_APPLY WHAT YOU READ_
a) In the Helen G. Grundman text, rewrite the passage that begins at the words "- Citizenship: United" and stops after "diversity in mathematics.", swapping "American Mathematical Society" for "AMS".
b) According to the Helen G. Grundman text, what award did Grundman receive in 2017 for outstanding mentorship?
c) Translate this sentence from the Helen G. Grundman text into Spanish: "She became a professor at Bryn Mawr College in 1991."

_DOCUMENT SEGMENT_
-=-=-=-=-
- Citizenship: United States
- Education: University of California, Berkeley
- Known for: Number theory
- Scientific career
- Fields: Mathematics
- Workplaces: American Mathematical Society
- Thesis: The Arithmetic Genus of Hilbert Modular Threefolds (1977)
- Doctoral advisor: P. Emery (Paul) Thomas

= Helen G. Grundman =

American mathematician

Helen Giessler Grundman is an American mathematician. She is the Director of Education and Diversity at the American Mathematical Society and Research Professor Emeritus of Mathematics at Bryn Mawr College. Grundman is noted for her research in number theory and efforts to increase diversity in mathematics.

==Education==

Helen Grundman earned her PhD in 1989 from the University of California, Berkeley, under the supervision of P. Emery Thomas.

==Employment==

After receiving her PhD, Grundman spent two years as a C. L. E. Moore instructor at the Massachusetts Institute of Technology. She became a professor at Bryn Mawr College in 1991. In 2016, Grundman was named as the inaugural Director of Education and Diversity for the American Mathematical Society.

==Research==

In 1994, Grundman proved that sequences of more than 2n consecutive Harshad numbers in base n do not exist.

==Honors==

In 2017, Grundman was selected as a fellow of the Association for Women in Mathematics in the inaugural class. That same year, she also received the M. Gwyneth Humphries Award from the Association for Women in Mathematics for outstanding mentorship.
-=-=-=-=-
[Stored items from a collection]
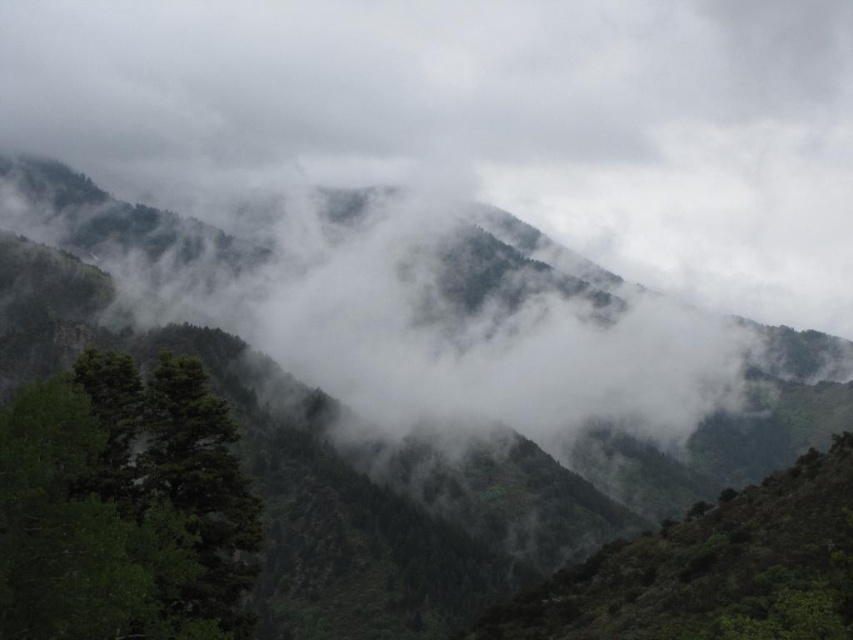
You are a hiker who wants to take a photo of the green matte tree at lower left without the white fluffy cloud at upper center blocking the view. Is the tree visible from your current position?

The white fluffy cloud at upper center is much taller than the green matte tree at lower left, so the cloud may block the view of the tree depending on your angle. However, since the tree is at lower left and the cloud is at upper center, you might be able to position yourself to capture the tree without the cloud obscuring it by moving to a lower elevation or adjusting your camera angle.

What are the coordinates of the white fluffy cloud at upper center in the mountainous landscape?

The white fluffy cloud at upper center is located at point (480, 120).

You are a hiker trying to navigate through the misty mountain landscape. You see the green matte tree at lower left and the white fluffy cloud at upper center. Which object is closer to you from your current viewpoint?

The green matte tree at lower left is behind the white fluffy cloud at upper center, so the white fluffy cloud at upper center is closer to you.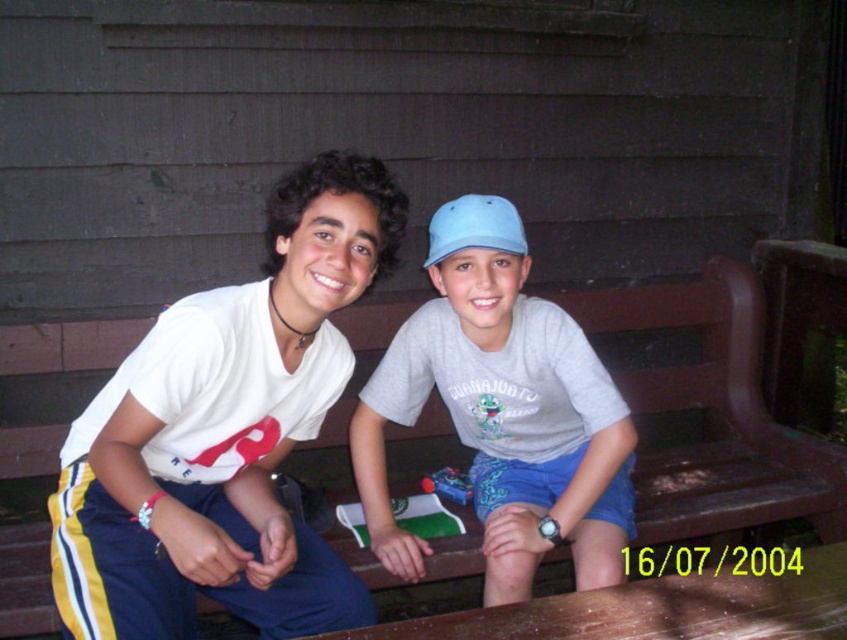
Between white matte t-shirt at center and gray cotton shirt at center, which one appears on the left side from the viewer's perspective?

white matte t-shirt at center

Can you confirm if white matte t-shirt at center is shorter than gray cotton shirt at center?

Incorrect, white matte t-shirt at center's height does not fall short of gray cotton shirt at center's.

Find the location of `white matte t-shirt at center`. white matte t-shirt at center is located at coordinates (225, 433).

In order to click on white matte t-shirt at center in this screenshot , I will do `click(225, 433)`.

Is brown wooden bench at center shorter than light blue fabric baseball cap at center?

No, brown wooden bench at center is not shorter than light blue fabric baseball cap at center.

Identify the location of brown wooden bench at center. (715, 413).

Measure the distance between brown wooden bench at center and camera.

brown wooden bench at center is 6.06 feet away from camera.

This screenshot has width=847, height=640. In order to click on brown wooden bench at center in this screenshot , I will do [x=715, y=413].

Between point (256, 454) and point (662, 532), which one is positioned in front?

Point (256, 454) is in front.

Can you confirm if white matte t-shirt at center is thinner than brown wooden bench at center?

Indeed, white matte t-shirt at center has a lesser width compared to brown wooden bench at center.

This screenshot has width=847, height=640. What do you see at coordinates (225, 433) in the screenshot?
I see `white matte t-shirt at center` at bounding box center [225, 433].

You are a GUI agent. You are given a task and a screenshot of the screen. Output one action in this format:
    pyautogui.click(x=<x>, y=<y>)
    Task: Click on the white matte t-shirt at center
    This screenshot has height=640, width=847.
    Given the screenshot: What is the action you would take?
    pyautogui.click(x=225, y=433)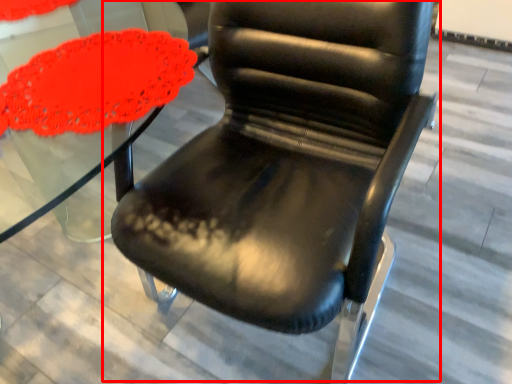
Question: From the image's perspective, where is chair (annotated by the red box) located in relation to round table in the image?

Choices:
 (A) above
 (B) below

Answer: (B)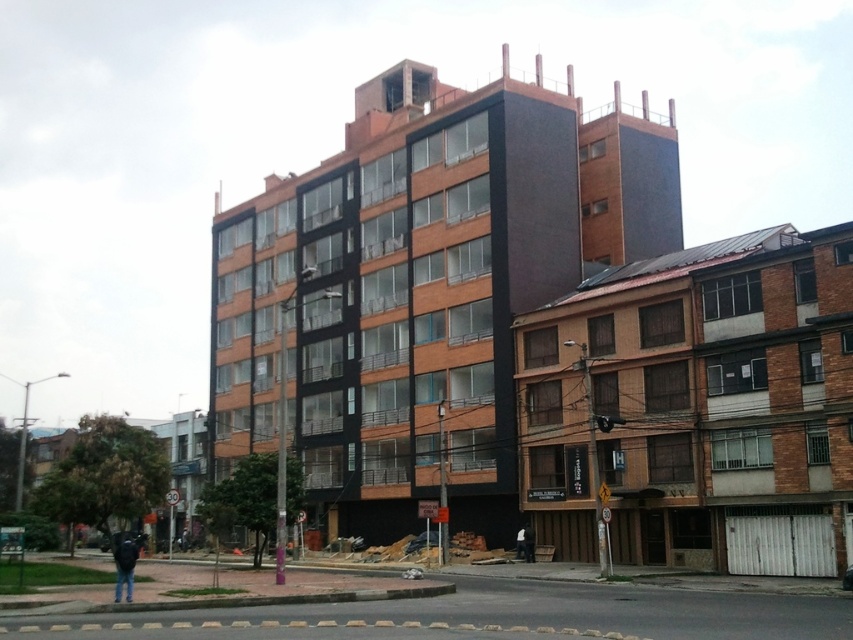
Which is in front, point (368, 406) or point (131, 560)?

Positioned in front is point (131, 560).

Consider the image. Can you confirm if orange brick building at center is taller than dark blue jeans at lower left?

Correct, orange brick building at center is much taller as dark blue jeans at lower left.

Does point (486, 388) lie behind point (117, 545)?

Yes, it is.

What are the coordinates of `orange brick building at center` in the screenshot? It's located at (422, 285).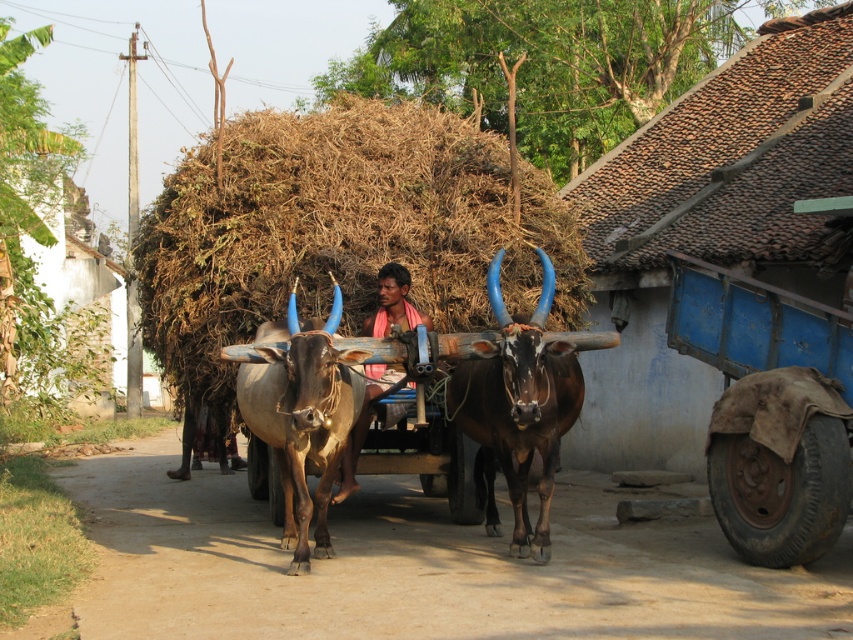
Question: Can you confirm if shiny brown bull at center is positioned below brown glossy bull at center?

Choices:
 (A) no
 (B) yes

Answer: (A)

Question: Is brown/dry grass at center bigger than brown glossy bull at center?

Choices:
 (A) yes
 (B) no

Answer: (B)

Question: Is shiny brown bull at center further to camera compared to brown glossy bull at center?

Choices:
 (A) no
 (B) yes

Answer: (B)

Question: Which point is closer to the camera?

Choices:
 (A) pink fabric at center
 (B) brown/dry grass at center

Answer: (A)

Question: Which point is closer to the camera?

Choices:
 (A) (425, 316)
 (B) (247, 400)

Answer: (B)

Question: Which point is closer to the camera taking this photo?

Choices:
 (A) (326, 465)
 (B) (512, 353)
 (C) (486, 150)

Answer: (B)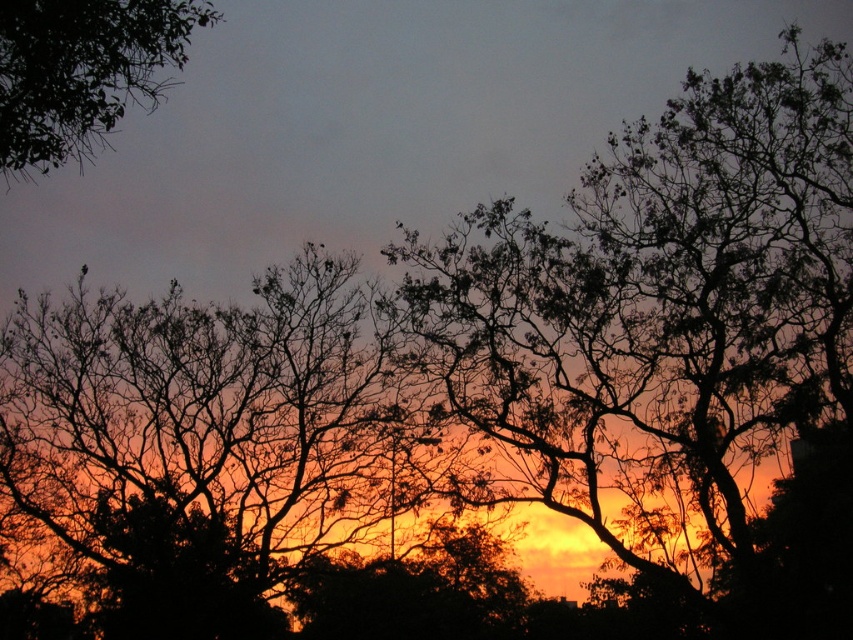
Which of these two, silhouette tree at upper right or green leafy tree at upper left, stands shorter?

green leafy tree at upper left

Who is more forward, (582, 464) or (167, 81)?

Point (167, 81)

I want to click on silhouette tree at upper right, so click(679, 330).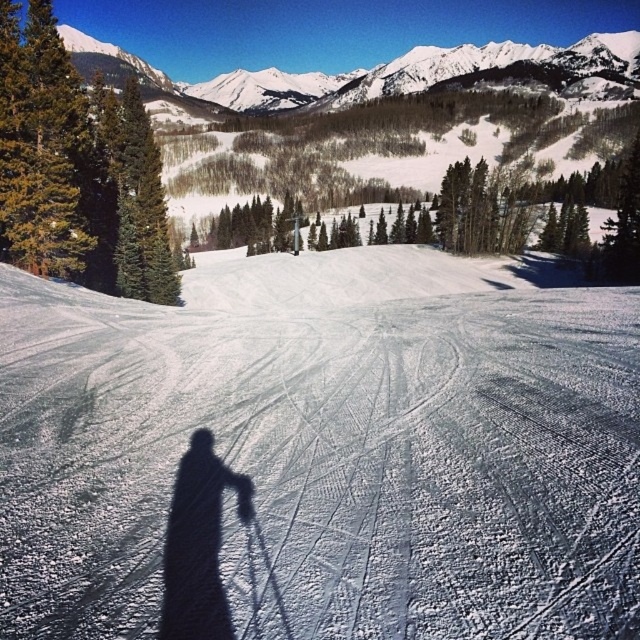
Between point (32, 320) and point (195, 451), which one is positioned in front?

Point (195, 451)

This screenshot has width=640, height=640. What do you see at coordinates (323, 451) in the screenshot?
I see `white snow at center` at bounding box center [323, 451].

Identify the location of white snow at center. 323,451.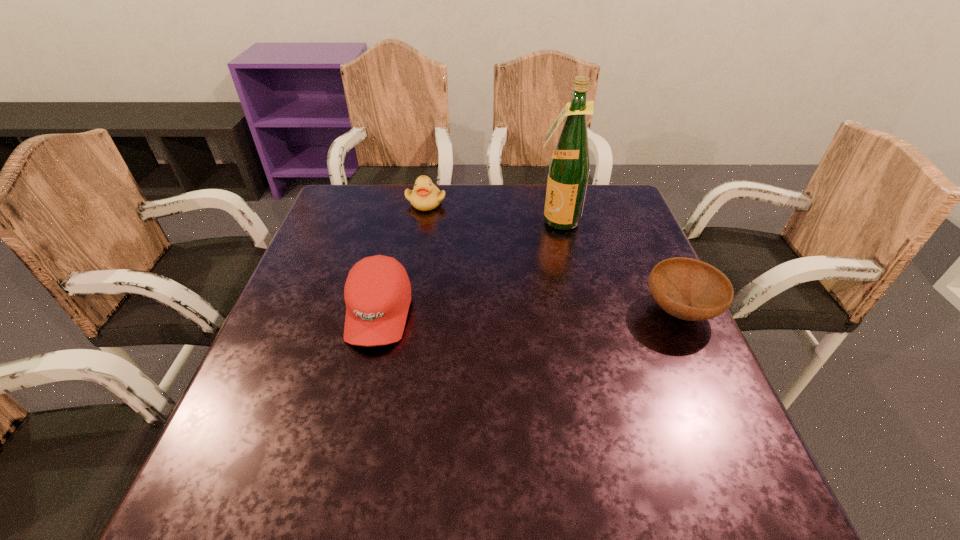
Where is `free space between the cap and the duckling`? This screenshot has width=960, height=540. free space between the cap and the duckling is located at coordinates (402, 258).

Locate an element on the screen. free point between the cap and the duckling is located at coordinates (402, 258).

This screenshot has height=540, width=960. What are the coordinates of `vacant region between the duckling and the tallest object` in the screenshot? It's located at (492, 212).

Select which object appears as the second closest to the bowl. Please provide its 2D coordinates. Your answer should be formatted as a tuple, i.e. [(x, y)], where the tuple contains the x and y coordinates of a point satisfying the conditions above.

[(377, 293)]

Select which object is the second closest to the bowl. Please provide its 2D coordinates. Your answer should be formatted as a tuple, i.e. [(x, y)], where the tuple contains the x and y coordinates of a point satisfying the conditions above.

[(377, 293)]

Locate an element on the screen. The image size is (960, 540). free point that satisfies the following two spatial constraints: 1. on the front side of the rightmost object; 2. on the right side of the duckling is located at coordinates (408, 311).

This screenshot has height=540, width=960. Identify the location of vacant position in the image that satisfies the following two spatial constraints: 1. on the front side of the rightmost object; 2. on the right side of the duckling. (408, 311).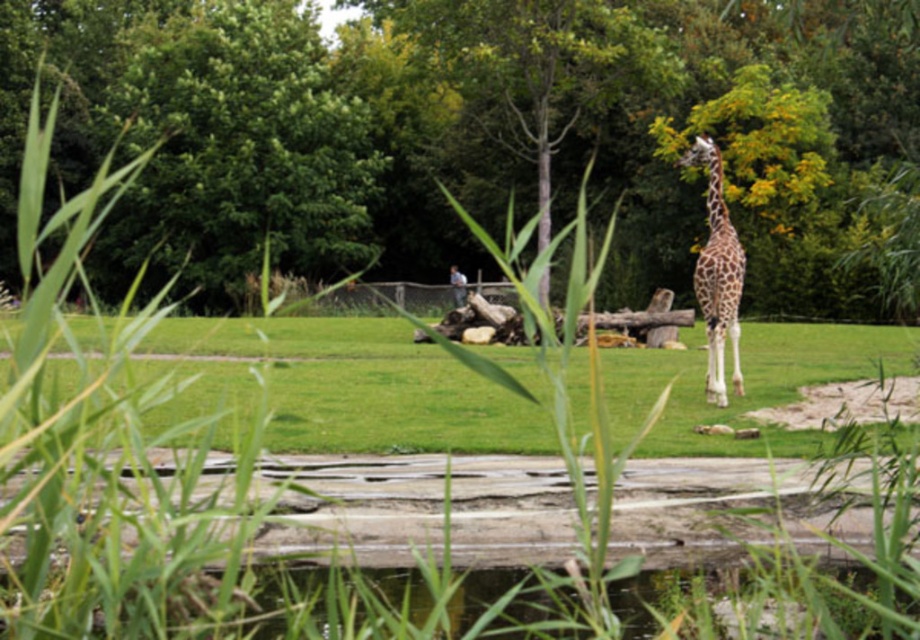
Question: Which object appears farthest from the camera in this image?

Choices:
 (A) green leafy tree at upper center
 (B) green grassy at center
 (C) green leafy tree at upper left

Answer: (C)

Question: Estimate the real-world distances between objects in this image. Which object is farther from the green leafy tree at center?

Choices:
 (A) green grassy at center
 (B) spotted fur giraffe at right
 (C) green leafy tree at upper center
 (D) green leafy tree at upper left

Answer: (A)

Question: Is green leafy tree at upper center below green leafy tree at upper left?

Choices:
 (A) yes
 (B) no

Answer: (A)

Question: Which object is the closest to the spotted fur giraffe at right?

Choices:
 (A) green leafy tree at upper center
 (B) green leafy tree at center
 (C) green grassy at center
 (D) green leafy tree at upper left

Answer: (C)

Question: From the image, what is the correct spatial relationship of green leafy tree at upper center in relation to green grassy at center?

Choices:
 (A) right
 (B) left

Answer: (B)

Question: Is green leafy tree at center below spotted fur giraffe at right?

Choices:
 (A) yes
 (B) no

Answer: (B)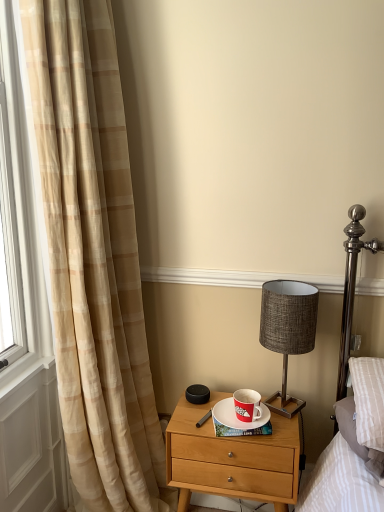
Where is `free point below metallic gray lampshade at center-right (from a real-world perspective)`? free point below metallic gray lampshade at center-right (from a real-world perspective) is located at coordinates (278, 402).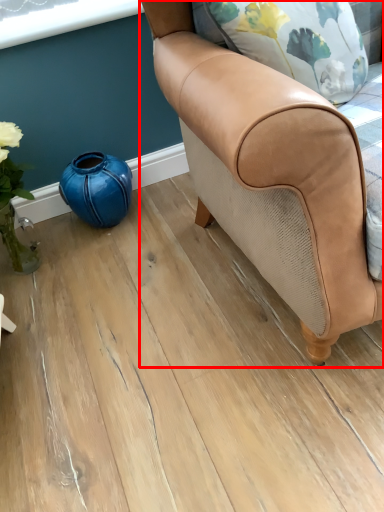
Question: Considering the relative positions of chair (annotated by the red box) and teal in the image provided, where is chair (annotated by the red box) located with respect to the staircase?

Choices:
 (A) right
 (B) left

Answer: (A)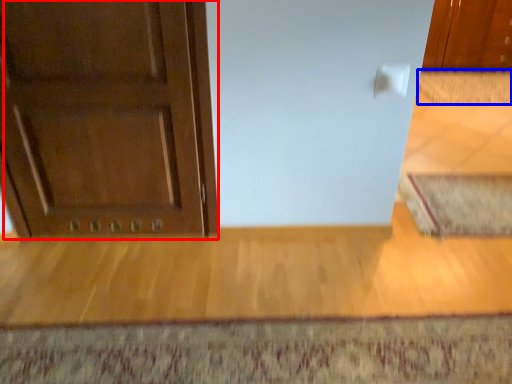
Question: Which point is further to the camera, door (highlighted by a red box) or doormat (highlighted by a blue box)?

Choices:
 (A) door
 (B) doormat

Answer: (B)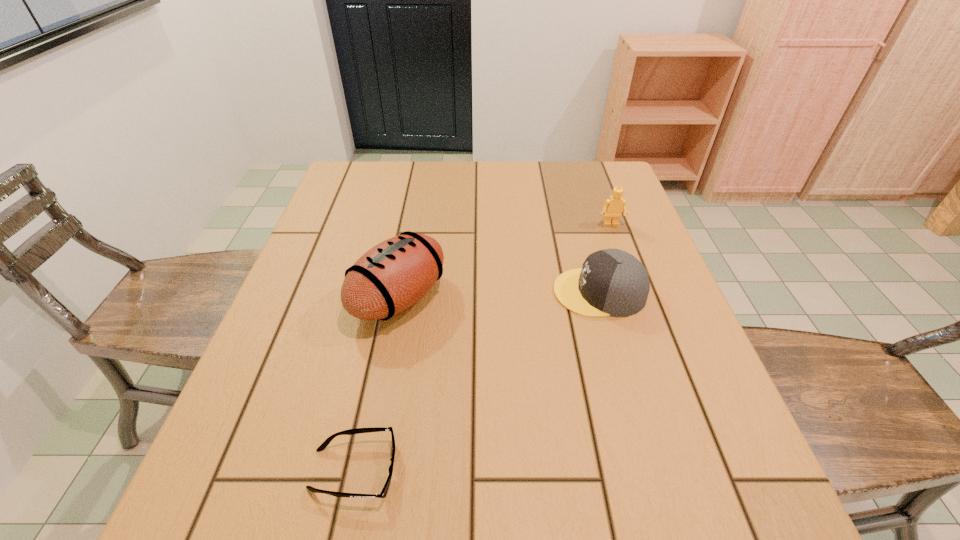
Identify the location of vacant area at the far left corner of the desktop. (348, 181).

Image resolution: width=960 pixels, height=540 pixels. I want to click on vacant position at the near left corner of the desktop, so click(283, 505).

Where is `vacant space at the far right corner of the desktop`? The width and height of the screenshot is (960, 540). vacant space at the far right corner of the desktop is located at coordinates (585, 161).

Identify the location of unoccupied position between the sunglasses and the tallest object. The height and width of the screenshot is (540, 960). (376, 384).

Where is `free space between the football (American) and the third tallest object`? The height and width of the screenshot is (540, 960). free space between the football (American) and the third tallest object is located at coordinates (499, 295).

Locate an element on the screen. This screenshot has width=960, height=540. vacant point located between the tallest object and the Lego is located at coordinates (505, 261).

Find the location of a particular element. The image size is (960, 540). free space between the cap and the sunglasses is located at coordinates (476, 381).

Locate an element on the screen. The image size is (960, 540). vacant space in between the Lego and the sunglasses is located at coordinates (483, 347).

Locate an element on the screen. This screenshot has height=540, width=960. vacant space in between the second tallest object and the tallest object is located at coordinates (505, 261).

I want to click on empty space between the nearest object and the football (American), so click(376, 384).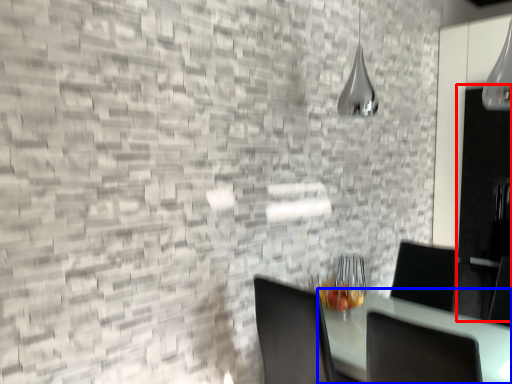
Question: Among these objects, which one is farthest to the camera, glass door (highlighted by a red box) or table (highlighted by a blue box)?

Choices:
 (A) glass door
 (B) table

Answer: (A)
-=-=-=-=-
_ANSWERS FOR THE EXERCISE_
a)
- Citizenship: United States
- Education: University of California, Berkeley
- Known for: Number theory
- Scientific career
- Fields: Mathematics
- Workplaces: AMS
- Thesis: The Arithmetic Genus of Hilbert Modular Threefolds (1977)
- Doctoral advisor: P. Emery (Paul) Thomas

= Helen G. Grundman =

American mathematician

Helen Giessler Grundman is an American mathematician. She is the Director of Education and Diversity at the AMS and Research Professor Emeritus of Mathematics at Bryn Mawr College. Grundman is noted for her research in number theory and efforts to increase diversity in mathematics.

b) The M. Gwyneth Humphries Award from the Association for Women in Mathematics.

c) Se convirtió en profesora en Bryn Mawr College en 1991.